No... sadly I never found a lady for whom I was worthy:

"It's not you, it's me, I'm just not good enough for you and though it breaks my heart I think we'd better call it a day so you can get together with someone better than me":{

It's a sad lonely life, the toothpaste tube is never squeezed in the middle, I can put my hand out & pickup soap, razor aftershave without a search, the toilet seat is always exactly where I left it last time, I only have old comfortable clothes & shoes, I iron a shirt when it's needed (almost never), I don't have anyone to worry about the fact that (a) I'm having that extra beer and (b) there's a damp ringmark on the beertable (I think they're usually called coffeetables??)

*** sigh ***


-----------------------------------
p.s. what's an eyechea, I-chea, eye-keyah ?? I keep hering stuff like "it's an eye-cheeyur table"

cockney steve
14th Feb 2013, 12:39
p.s. what's an eyechea, I-chea, eye-keyah ?? I keep hering stuff like "it's an eye-cheeyur table"

Possibly a product from a (Danish?) emporium chain which has massive showrooms full of stuff you don't need and, indeed, didn't even know it existed, to not need.

However, the fairer sex will always find something therein,without which their life is incomplete and unfulfilled.

Tableview
14th Feb 2013, 12:59
I thought that our bedroom cupboard, filled 90% by SMBO's clothes, most of which she never wears, and her shoes, ditto, contained all our clothes. Last week, whilst looking for a particular shirt of mine, I found that the cupboard in my study, and half the capacity of the one in my son's room is also full of her stuff.

I only ever buy an item of clothing to replace one that has gone to the dustbin so the space I need remains constant, a concept seemingly alien to the fairer sex.

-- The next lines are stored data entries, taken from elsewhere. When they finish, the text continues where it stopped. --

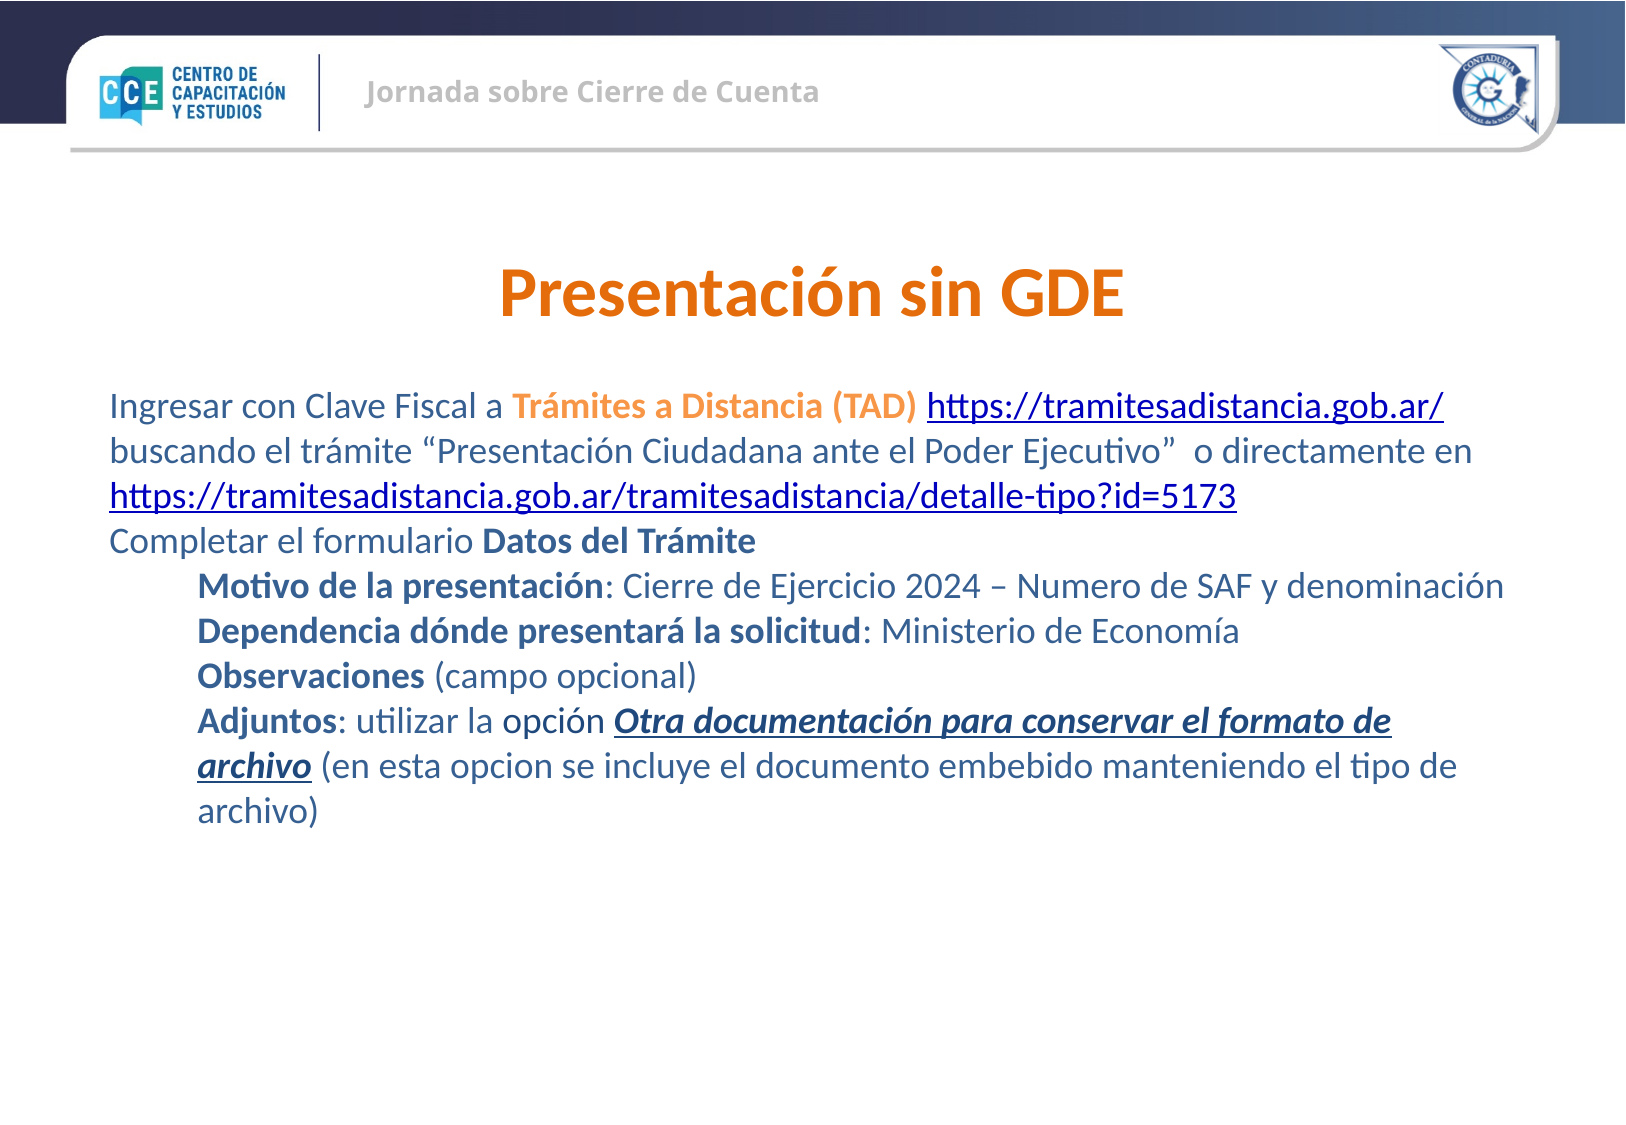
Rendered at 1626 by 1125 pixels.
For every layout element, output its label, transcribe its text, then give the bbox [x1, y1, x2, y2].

title Presentación sin GDE [0, 255, 1625, 343]
picture [0, 1, 1625, 156]
list Ingresar con Clave Fiscal a Trámites a Distancia (TAD) https://tramitesadistancia.gob.ar/ buscando el trámite “Presentación Ciudadana ante el Poder Ejecutivo” o directamente en https://tramitesadistancia.gob.ar/tramitesadistancia/detalle-tipo?id=5173 Completar el formulario Datos del Trámite Motivo de la presentación: Cierre de Ejercicio 2024 – Numero de SAF y denominación Dependencia dónde presentará la solicitud: Ministerio de Economía Observaciones (campo opcional) Adjuntos: utilizar la opción Otra documentación para conservar el formato de archivo (en esta opcion se incluye el documento embebido manteniendo el tipo de archivo) [94, 373, 1531, 962]
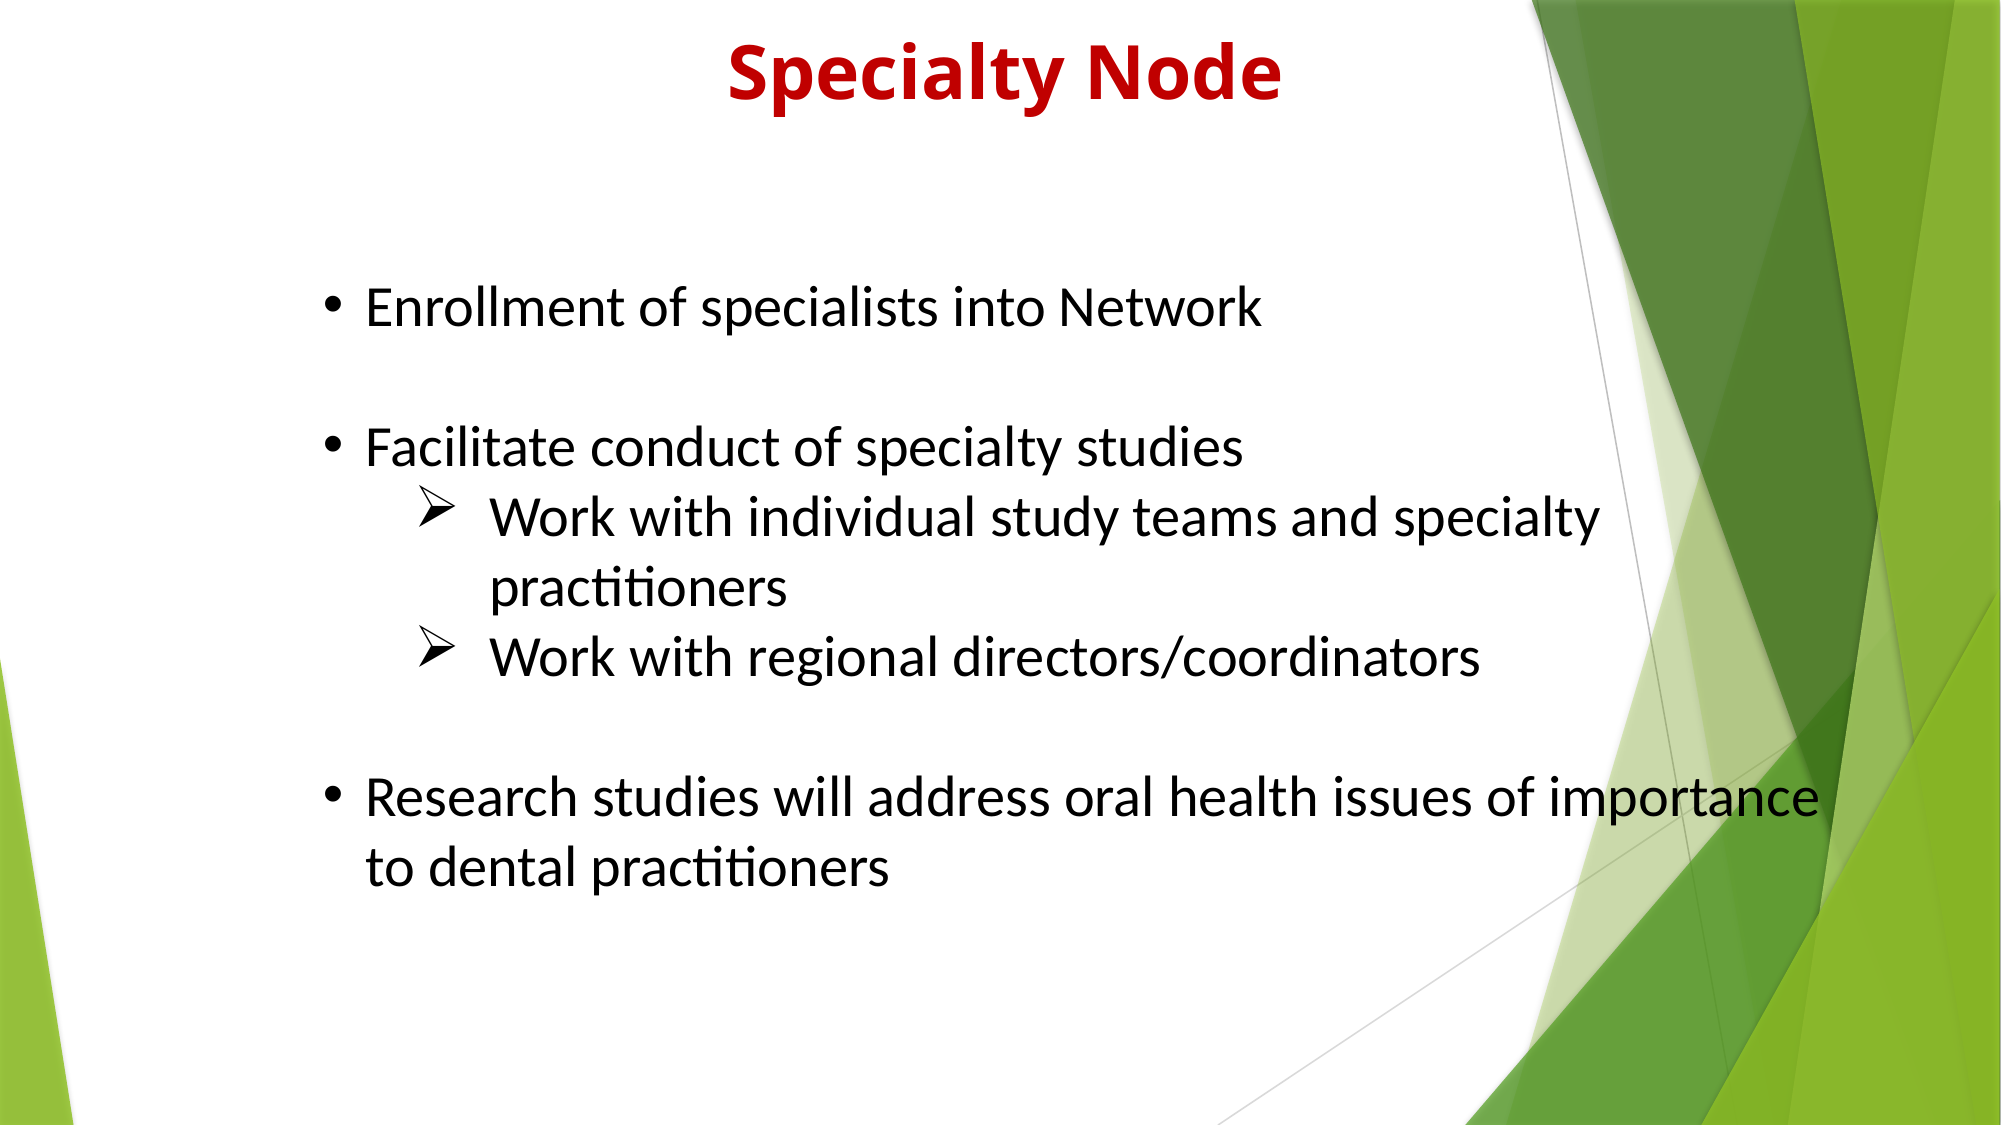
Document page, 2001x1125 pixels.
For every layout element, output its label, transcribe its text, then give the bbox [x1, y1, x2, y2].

title Specialty Node [142, 17, 1868, 235]
text_box Enrollment of specialists into Network Facilitate conduct of specialty studies Work with individual study teams and specialty practitioners Work with regional directors/coordinators Research studies will address oral health issues of importance to dental practitioners [308, 260, 1838, 906]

As far as that Scandibloody furniture chain is concerned, I'm proud to say that I have never set foot in one of their emporia (emporiums) and have no intention of changing that. The irony is that when my time comes I will probably be despatched in an Ikea coffin!

Solid Rust Twotter
14th Feb 2013, 16:57
Play dirty and make it difficult for them to find the body, Mr TV.

rgbrock1
14th Feb 2013, 17:15
Know why women were created with smaller feet than a man? (Generally speaking of course. Don't want to come across as sexist.)

So they can stand closer to the stove and washing machine. :ok:

broadreach
14th Feb 2013, 20:55
I have been upbraided by Ms b over the subject of my response to OFSO in which I moaned about MY wardrobe space being reduced while HER's just goes on expanding.

Ms b reminded me that five! of the six drawers in our only chest of drawers is taken up by my clothes, one for underwear and socks, one for shirts, two for t-shirts and one for swimtrunks.

Duly chastened, I retired to what she calls my bat-cave, a simple 2.9 x 2.9m office with a pleasant view onto the hibisci, palms and resident bird life. Choking back the retort that most of the space in those drawers is taken up by years of Christmas and birthday presents in the form of t-shirts (too short), underwear (too tight), long-sleeve shirts (sleeves too short - I'm 6'4"), swimtrunks (too damn many, I only need one), all from guess who.

I know, all with the best intentions to jazz me up, modernise my image. And yes, some of my favourite t-shirts have armpit holes you could roll a grapefruit through, my favourite shirts for home work have totally frayed collars and cuffs etc etc. But but but....

How did Ms b know I'd responded to OFSO? She didn't but our friend the architect was here for lunch to discuss the latest set of plans for the new apartment and I made the mistake of joking about how much of the 7m of wardrobe was actually going to be mine (1m). Bad move. M, our architect friend and a true diplomat, defused all tension by pointing out where all the full length mirrors will fit.